Dann sollte es deutlich mehr Installationen auf Java Seite geben.

Also irgendwie ist das nicht wirklich vergleichbar würde ich sagen.


----------



## Joose (15. Jan 2016)

Ja teilweise wird JavaScript auch vorkompiliert (vor allem bei Node.js wenn ich das richtig in Erinnerung habe).

Es kommt auch darauf an. Was soll realisiert werden? Mit welcher Belastung wird gerechnet? Gibt es schon vorhandene Infrastruktur, wenn ja welche? Kosten (Lizenz, neue Entwickler welche mit entsprechenden Sprachen/Systemen umgehen können, Umschulungen für aktuelles Personal)
Solche Fragen so ohne genauere Informationen zu beantworten ist schwer. Alles hat seine Vor- und Nachteile und anhand der gegebenen Umstände kann man das eine oder andere ausschließen oder beiseite geben.


----------



## nvidia (15. Jan 2016)

Node.js ist eine eigenständige Plattform und keine Programmiersprache. Node.js verwendet JavaScript, weil man sich dann in einer sprachlichen Ebene für die Client/Serverwebentwicklung bewegt und nicht umdenken muss. Node.js bedient eine Nische und zwar die der "Datenraten" intensiven "Echtzeitanwendungen", d.h. wo schnell viel IO passieren muss[1]. Für CPU-intensive Geschichten taugt Node jedoch nicht wirklich etwas.

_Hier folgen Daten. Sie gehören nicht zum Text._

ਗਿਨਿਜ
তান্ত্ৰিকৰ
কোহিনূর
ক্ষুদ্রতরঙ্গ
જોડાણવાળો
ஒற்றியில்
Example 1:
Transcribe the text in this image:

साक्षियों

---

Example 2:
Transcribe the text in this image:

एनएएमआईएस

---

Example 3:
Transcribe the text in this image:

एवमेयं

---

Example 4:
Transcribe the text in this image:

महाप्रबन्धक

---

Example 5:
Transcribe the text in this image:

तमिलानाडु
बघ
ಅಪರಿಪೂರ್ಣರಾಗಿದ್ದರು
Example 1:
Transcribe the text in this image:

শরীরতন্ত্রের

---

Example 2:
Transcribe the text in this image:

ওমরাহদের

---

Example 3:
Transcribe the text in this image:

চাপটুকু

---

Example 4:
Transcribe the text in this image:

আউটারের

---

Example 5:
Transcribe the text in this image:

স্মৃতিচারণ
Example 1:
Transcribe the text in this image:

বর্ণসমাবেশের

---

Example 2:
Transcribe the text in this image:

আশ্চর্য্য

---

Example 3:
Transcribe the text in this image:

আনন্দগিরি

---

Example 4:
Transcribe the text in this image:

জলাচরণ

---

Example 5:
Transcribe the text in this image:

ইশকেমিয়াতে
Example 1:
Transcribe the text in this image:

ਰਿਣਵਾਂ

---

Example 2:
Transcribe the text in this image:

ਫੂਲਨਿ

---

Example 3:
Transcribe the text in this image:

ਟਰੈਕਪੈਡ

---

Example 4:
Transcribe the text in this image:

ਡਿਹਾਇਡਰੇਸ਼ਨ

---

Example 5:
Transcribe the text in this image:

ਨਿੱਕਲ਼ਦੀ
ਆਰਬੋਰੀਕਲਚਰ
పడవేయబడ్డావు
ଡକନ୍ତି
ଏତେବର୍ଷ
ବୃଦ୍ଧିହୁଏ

Als größten Nachteil empfinde ich aber die Verwendung von JavaScript. JavaScript ist nie für die Anwendung in solchen Maßstäben gedacht gewesen, es ist teilweise inkonsistent, nich typsicher, hat einen geringen Abstraktionsgrad dadurch schlechte Unterstützung von OO u./o. funktionalen Mustern, durch die Eigenschaft eine dynamische Sprache zu sein werden größere Refactorings erschwert uvm.

Das führt dann zu einem Haufen Wartungsaufwand aber für die Lebensdauer heutiger Webanwendungen die gefühlt zwischen 1-3 Jahren liegt ist das wohl auch nich so relevant.  Um einige Probleme von JS in den Griff zu bekommen werden z.B. Sprachen die dann nach JS kompiliert werden entwickelt, bspw. PureScript, Elm sowie passende "Adapter" um von denen aus Node.js ansprechen zu können.

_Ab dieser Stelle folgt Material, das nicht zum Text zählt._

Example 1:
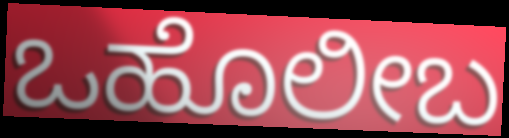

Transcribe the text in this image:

ಒಹೊಲೀಬ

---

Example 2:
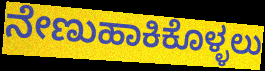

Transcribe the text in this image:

ನೇಣುಹಾಕಿಕೊಳ್ಳಲು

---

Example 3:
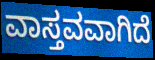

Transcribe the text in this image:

ವಾಸ್ತವವಾಗಿದೆ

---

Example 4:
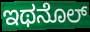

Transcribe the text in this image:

ಇಥನೊಲ್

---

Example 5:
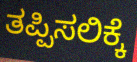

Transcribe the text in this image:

ತಪ್ಪಿಸಲಿಕ್ಕೆ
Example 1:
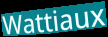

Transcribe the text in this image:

Wattiaux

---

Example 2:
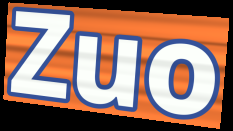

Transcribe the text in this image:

Zuo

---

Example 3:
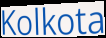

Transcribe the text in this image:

Kolkota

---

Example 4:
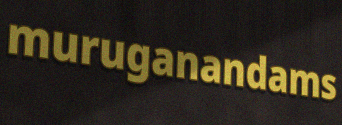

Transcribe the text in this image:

muruganandams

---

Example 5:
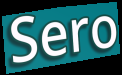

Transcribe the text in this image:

Sero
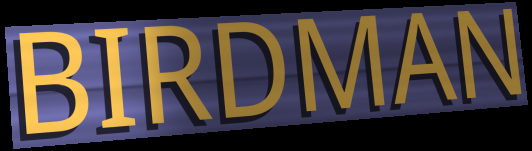
BIRDMAN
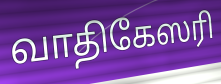
வாதிகேஸரி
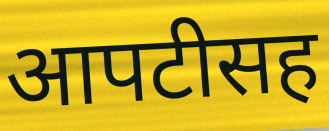
आपटीसह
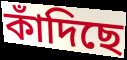
কাঁদিছে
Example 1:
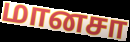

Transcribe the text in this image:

மானசா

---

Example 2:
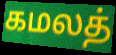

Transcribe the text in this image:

கமலத்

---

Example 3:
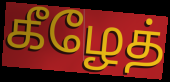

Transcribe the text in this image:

கீழேத்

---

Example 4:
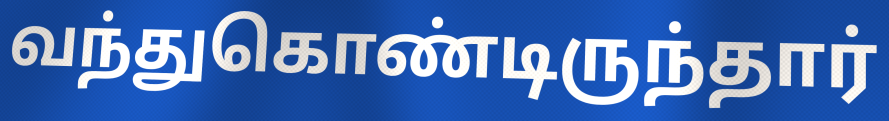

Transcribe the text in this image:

வந்துகொண்டிருந்தார்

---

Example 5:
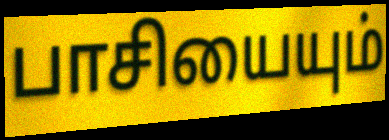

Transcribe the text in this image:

பாசியையும்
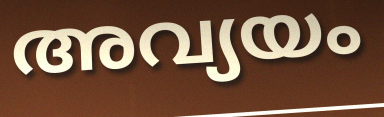
അവ്യയം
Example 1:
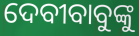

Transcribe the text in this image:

ଦେବୀବାବୁଙ୍କୁ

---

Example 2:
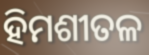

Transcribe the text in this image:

ହିମଶୀତଳ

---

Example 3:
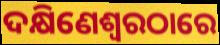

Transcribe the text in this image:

ଦକ୍ଷିଣେଶ୍ୱରଠାରେ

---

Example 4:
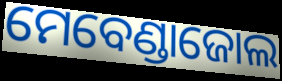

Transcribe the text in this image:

Node.js hat seine Nische, JavaScript sollte eigentlich in seiner Nische bleiben, es kommt im Endeffekt darauf an was das Ziel der Anwendung sein soll.

[1] Das ist bedingt durch die Architektur, es spricht jedoch nichts dagegen eine ähnliche Architektur in Java zu nachzubauen.


----------



## unknown (17. Jan 2016)

nvidia hat gesagt.:


> Node.js bedient eine Nische und zwar die der "Datenraten" intensiven "Echtzeitanwendungen", d.h. wo schnell viel IO passieren muss[1]. Für CPU-intensive Geschichten taugt Node jedoch nicht wirklich etwas.


Danke für die Antworten.

Kannst du etwas näher erklären, wieso Nod.js diese Nische gut bedienen kann und für die CPU-intensive Angelegenheiten nicht geeignet ist? Gibt es da genau wie bei native Javascript nur einen Thread?


----------



## Tobse (17. Jan 2016)

Ich glaube wir hatten das Thema hier schon mal. Die Forensuche könnet also ggf. auch noch ein paar Pro/Kontra Argumente bringen.

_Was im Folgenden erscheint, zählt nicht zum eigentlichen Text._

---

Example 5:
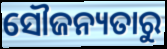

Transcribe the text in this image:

ସୌଜନ୍ୟତାରୁ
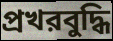
প্রখরবুদ্ধি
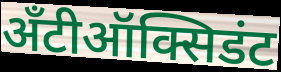
अँटीऑक्सिडंट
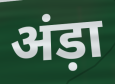
अंड़ा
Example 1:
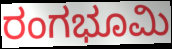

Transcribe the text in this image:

ರಂಗಭೂಮಿ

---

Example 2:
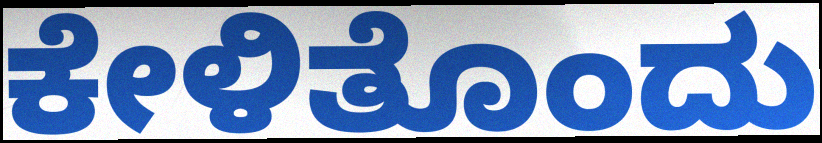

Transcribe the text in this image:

ಕೇಳಿತೊಂದು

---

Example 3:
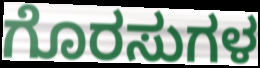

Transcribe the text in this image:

ಗೊರಸುಗಳ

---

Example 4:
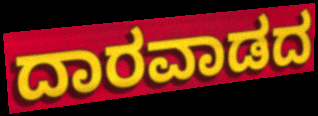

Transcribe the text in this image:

ದಾರವಾಡದ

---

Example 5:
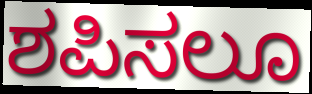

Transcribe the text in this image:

ಶಪಿಸಲೂ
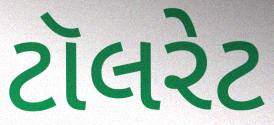
ટૉલરેટ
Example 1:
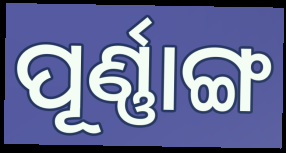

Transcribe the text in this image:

ପୂର୍ଣ୍ଣାଙ୍ଗ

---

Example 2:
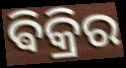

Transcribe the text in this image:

ଵିକ୍ରିର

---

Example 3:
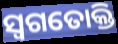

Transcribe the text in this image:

ସ୍ୱଗତୋକ୍ତି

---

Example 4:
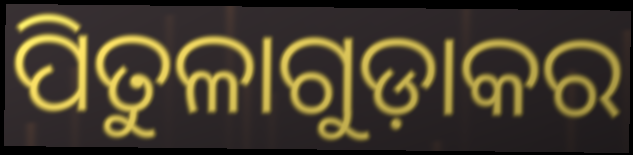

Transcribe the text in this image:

ପିତୁଳାଗୁଡ଼ାକର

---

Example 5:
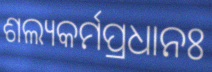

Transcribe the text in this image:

ଶଲ୍ୟକର୍ମପ୍ରଧାନଃ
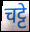
चट्टे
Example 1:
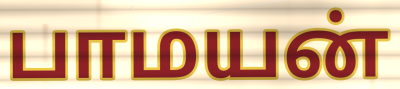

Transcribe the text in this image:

பாமயன்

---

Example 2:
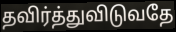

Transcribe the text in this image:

தவிர்த்துவிடுவதே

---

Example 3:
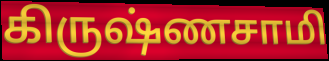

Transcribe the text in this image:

கிருஷ்ணசாமி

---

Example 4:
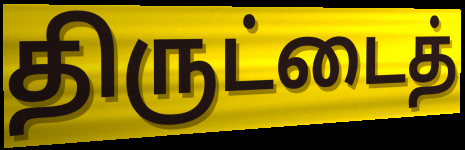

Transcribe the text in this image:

திருட்டைத்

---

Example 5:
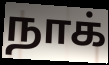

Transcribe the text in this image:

நாக்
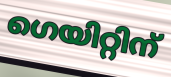
ഗെയിറ്റിന്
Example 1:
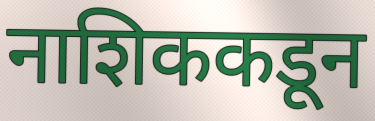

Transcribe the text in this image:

नाशिककडून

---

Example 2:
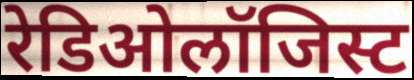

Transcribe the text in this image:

रेडिओलॉजिस्ट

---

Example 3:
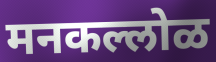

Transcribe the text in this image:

मनकल्लोळ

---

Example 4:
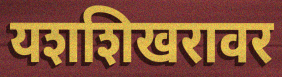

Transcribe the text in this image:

यशशिखरावर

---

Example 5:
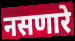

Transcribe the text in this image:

नसणारे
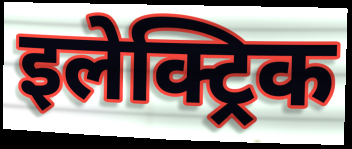
इलेक्ट्रिक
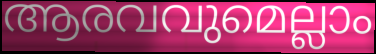
ആരവവുമെല്ലാം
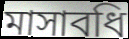
মাসাবধি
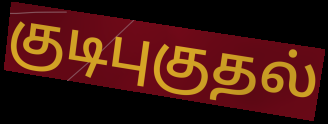
குடிபுகுதல்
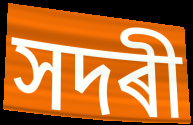
সদৰী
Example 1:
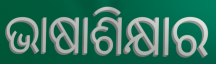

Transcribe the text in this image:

ଭାଷାଶିକ୍ଷାର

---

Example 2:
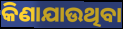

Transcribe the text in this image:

କିଣାଯାଉଥିବା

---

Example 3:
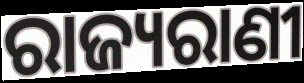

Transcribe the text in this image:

ରାଜ୍ୟରାଣୀ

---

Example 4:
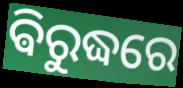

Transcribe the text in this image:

ଵିରୁଦ୍ଧରେ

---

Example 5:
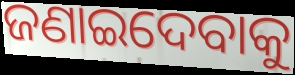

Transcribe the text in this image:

ଜଣାଇଦେବାକୁ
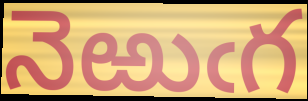
నెఱుఁగ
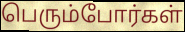
பெரும்போர்கள்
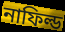
নাফিল্ড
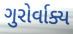
ગુરોર્વાક્ય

Ich persönlich denke, dass man Java und JavaScript+Node.js nicht vergleichen kann. Java war schon immer für umfangreiche, große Business-Projekte mit vielen Anforderungen gedacht. Node hingegen gelänzt darin, dass man damit einfache und kleine Projekte schneller umsetzen kann. Für alles, was dem Umfang eines Blogs (ggf. plus Chat o.ä.) übersteigt würde ich Node.js nie benutzen (wegen besagter JavaScript schwächen).

Die Frage war ja aber breiter gefasst (plattformunabhängig) und daher will ich noch ein paar andere Sprachen / Technologien beleuchten:

Für den Backend-Bereich (APIs, Datenverarbeitung ohne UI, etc.) würde ich, ginge es jetzt um ein neues Projekt, noch folgende Sprachen in Erwägung ziehen:

- D: native Sprache mit plattformunabhängiger, z.T. OO Library; kann fast so mächtig sein wie C, bietet aber noch mehr Sicherheiten und Features als Java (als die Sprache Java, nicht die Library. Die Java-Libraries sind deutlich umfangreicher als die von D). Link zur Webseite.
- HHVM/PHP7: IWenn man sich die neueren Entwicklungen ansieht (Dependency Management, Unit-Testing, ...) und was mit PHP7 demnächst dazu kommt (typisierung, JIT), kann es sich durchaus mit Java messen. Für Projekte mittlerer Größe wahrscheinlich die bessere Wahl.

Wie die anderen schon sagten, hängen die Vor- und Nachteile einzelner Technologien stark von den Anforderungen ab; deshalb kann man da keine Pauschal-Aussage machen. Aus meiner Sicht sprechen folgende Dinge im Backend für Java (aber nicht gegen andere Sprachen, weil die das zum Großteil auch können):

- Mächtige Libraries, neben den EE Libraries z.B. Apache Commons
- Mächtige Application-Server für die EE-Edition
- Strikte Typisierung
- Laufzeitgeschwindigkeit (mit JIT, etc)
- Plattformunabhängigkeit

P.S.: Die Auswahl für eine neues Projekt ist natürlich noch größer. Allerdings sieht es mit der Plattformunabhängigkeit bei den anderen Kandidaten (z.B. Ruby, C#) eher düster aus.


----------



## kneitzel (18. Jan 2016)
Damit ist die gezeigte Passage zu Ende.